Report every line of the data below that contains the word "portion", copying each one in full. Case counts, so match only that exact capitalization.

**Material provided**
──────────

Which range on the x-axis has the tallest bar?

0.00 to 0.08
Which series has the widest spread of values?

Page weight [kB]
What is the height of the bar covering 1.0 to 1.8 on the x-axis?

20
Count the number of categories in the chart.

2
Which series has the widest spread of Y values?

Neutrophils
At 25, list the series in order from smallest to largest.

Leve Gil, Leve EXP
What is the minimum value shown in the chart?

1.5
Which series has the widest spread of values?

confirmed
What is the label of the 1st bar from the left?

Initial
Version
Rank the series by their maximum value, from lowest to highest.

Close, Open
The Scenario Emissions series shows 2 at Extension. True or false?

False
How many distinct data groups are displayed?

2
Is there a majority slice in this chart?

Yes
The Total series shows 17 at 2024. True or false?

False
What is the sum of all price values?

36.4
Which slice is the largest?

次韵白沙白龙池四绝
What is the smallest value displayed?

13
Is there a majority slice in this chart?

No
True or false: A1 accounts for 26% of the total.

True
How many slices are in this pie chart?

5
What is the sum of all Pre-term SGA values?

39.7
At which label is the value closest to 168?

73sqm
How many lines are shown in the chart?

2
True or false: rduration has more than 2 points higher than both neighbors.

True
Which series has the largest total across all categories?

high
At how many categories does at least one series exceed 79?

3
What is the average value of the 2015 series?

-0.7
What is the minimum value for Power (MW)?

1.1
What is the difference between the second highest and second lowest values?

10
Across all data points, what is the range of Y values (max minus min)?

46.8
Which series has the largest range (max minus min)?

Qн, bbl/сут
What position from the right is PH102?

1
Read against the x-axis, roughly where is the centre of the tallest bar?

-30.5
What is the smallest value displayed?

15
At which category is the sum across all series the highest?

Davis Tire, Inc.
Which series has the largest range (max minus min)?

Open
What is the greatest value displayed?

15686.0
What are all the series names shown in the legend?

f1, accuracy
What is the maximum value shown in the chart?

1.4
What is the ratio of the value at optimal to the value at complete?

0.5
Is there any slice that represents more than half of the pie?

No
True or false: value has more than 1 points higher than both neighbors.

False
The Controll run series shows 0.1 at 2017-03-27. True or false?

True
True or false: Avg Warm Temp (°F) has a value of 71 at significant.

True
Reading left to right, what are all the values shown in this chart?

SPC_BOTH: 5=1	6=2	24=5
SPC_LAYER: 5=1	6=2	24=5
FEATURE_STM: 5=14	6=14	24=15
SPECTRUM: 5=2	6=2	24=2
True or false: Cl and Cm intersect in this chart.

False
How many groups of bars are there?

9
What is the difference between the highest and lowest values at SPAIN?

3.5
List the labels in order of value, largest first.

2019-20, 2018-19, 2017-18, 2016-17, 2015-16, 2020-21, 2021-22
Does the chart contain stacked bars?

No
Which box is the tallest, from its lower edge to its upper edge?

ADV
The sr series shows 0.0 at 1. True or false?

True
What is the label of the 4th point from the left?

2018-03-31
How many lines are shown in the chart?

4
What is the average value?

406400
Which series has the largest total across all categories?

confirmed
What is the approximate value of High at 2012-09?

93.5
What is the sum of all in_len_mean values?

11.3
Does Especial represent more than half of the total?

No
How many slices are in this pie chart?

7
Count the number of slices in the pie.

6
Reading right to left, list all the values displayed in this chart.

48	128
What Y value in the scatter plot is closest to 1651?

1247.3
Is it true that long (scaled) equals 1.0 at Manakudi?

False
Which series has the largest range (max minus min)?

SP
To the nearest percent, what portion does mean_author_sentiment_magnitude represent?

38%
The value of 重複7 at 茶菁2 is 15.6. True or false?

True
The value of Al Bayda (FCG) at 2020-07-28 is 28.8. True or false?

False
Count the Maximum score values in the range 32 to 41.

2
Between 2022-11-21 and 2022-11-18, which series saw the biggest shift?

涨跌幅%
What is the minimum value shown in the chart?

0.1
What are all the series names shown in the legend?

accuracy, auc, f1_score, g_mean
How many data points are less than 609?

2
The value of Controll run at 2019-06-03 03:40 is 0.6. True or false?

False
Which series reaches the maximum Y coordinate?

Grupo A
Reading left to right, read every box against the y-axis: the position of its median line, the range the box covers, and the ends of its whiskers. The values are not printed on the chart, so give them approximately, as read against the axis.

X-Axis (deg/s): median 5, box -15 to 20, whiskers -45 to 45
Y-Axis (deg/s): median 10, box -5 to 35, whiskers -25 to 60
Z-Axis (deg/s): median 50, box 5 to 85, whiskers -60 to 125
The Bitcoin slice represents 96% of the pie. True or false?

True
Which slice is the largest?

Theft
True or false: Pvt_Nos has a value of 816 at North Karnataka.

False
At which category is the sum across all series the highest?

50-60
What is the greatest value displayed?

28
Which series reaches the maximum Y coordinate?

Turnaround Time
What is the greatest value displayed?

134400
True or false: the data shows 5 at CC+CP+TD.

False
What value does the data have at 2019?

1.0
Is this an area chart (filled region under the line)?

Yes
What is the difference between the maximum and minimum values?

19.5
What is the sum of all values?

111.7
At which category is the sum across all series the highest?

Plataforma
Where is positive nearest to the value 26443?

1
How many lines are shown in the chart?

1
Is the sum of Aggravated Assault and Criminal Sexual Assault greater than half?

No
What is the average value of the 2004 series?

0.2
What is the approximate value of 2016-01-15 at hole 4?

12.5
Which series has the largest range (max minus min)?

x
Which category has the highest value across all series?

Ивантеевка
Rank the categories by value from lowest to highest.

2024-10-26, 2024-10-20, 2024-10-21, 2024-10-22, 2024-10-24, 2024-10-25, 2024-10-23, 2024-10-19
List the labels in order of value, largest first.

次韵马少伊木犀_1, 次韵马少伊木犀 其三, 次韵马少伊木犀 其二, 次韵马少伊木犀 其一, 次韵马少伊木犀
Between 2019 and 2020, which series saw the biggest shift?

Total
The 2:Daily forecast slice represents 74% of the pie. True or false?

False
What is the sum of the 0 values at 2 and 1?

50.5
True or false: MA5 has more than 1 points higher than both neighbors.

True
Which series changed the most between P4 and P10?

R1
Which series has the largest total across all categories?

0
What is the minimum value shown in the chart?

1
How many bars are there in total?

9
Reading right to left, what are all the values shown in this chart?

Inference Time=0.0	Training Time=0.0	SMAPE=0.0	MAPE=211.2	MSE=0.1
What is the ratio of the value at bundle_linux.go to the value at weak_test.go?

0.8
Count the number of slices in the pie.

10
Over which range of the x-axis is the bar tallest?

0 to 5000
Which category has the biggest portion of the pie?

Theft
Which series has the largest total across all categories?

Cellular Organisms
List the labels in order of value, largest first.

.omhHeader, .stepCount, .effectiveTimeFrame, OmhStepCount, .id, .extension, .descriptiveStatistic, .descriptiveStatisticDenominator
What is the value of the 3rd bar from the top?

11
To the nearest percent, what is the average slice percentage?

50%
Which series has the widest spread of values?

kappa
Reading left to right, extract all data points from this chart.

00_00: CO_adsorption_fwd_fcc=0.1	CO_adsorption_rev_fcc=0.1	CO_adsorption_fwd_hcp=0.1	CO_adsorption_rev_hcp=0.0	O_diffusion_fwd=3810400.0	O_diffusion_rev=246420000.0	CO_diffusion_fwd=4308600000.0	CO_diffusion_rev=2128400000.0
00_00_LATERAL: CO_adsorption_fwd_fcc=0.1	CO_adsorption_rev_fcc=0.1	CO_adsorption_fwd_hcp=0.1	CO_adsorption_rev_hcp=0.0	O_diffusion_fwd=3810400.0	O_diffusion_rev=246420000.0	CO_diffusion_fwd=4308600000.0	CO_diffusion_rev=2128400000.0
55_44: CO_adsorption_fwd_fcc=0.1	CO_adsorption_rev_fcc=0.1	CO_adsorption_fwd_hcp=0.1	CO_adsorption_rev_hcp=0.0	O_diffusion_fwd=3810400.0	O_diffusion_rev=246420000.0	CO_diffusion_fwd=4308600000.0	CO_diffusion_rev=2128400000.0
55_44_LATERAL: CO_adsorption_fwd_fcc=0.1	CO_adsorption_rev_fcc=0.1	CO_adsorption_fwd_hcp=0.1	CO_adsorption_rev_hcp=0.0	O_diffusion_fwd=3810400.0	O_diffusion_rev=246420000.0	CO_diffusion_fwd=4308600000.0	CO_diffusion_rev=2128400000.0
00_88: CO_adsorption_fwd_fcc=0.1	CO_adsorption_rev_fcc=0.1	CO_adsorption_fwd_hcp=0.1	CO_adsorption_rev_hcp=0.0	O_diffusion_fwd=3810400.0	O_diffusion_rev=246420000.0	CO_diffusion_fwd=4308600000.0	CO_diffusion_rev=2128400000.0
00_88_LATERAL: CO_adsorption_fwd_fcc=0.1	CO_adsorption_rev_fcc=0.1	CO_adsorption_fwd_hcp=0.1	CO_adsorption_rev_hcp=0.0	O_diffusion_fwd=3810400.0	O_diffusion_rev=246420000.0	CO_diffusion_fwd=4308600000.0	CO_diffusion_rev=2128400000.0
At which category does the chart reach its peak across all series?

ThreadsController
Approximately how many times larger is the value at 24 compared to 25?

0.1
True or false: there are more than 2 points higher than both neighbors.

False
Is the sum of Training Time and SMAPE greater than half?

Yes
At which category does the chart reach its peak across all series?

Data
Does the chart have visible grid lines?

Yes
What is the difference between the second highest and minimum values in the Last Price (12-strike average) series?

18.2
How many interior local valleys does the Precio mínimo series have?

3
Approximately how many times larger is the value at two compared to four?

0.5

──────────

**Output below**
To the nearest percent, what portion does mean_author_sentiment_magnitude represent?
Which category has the biggest portion of the pie?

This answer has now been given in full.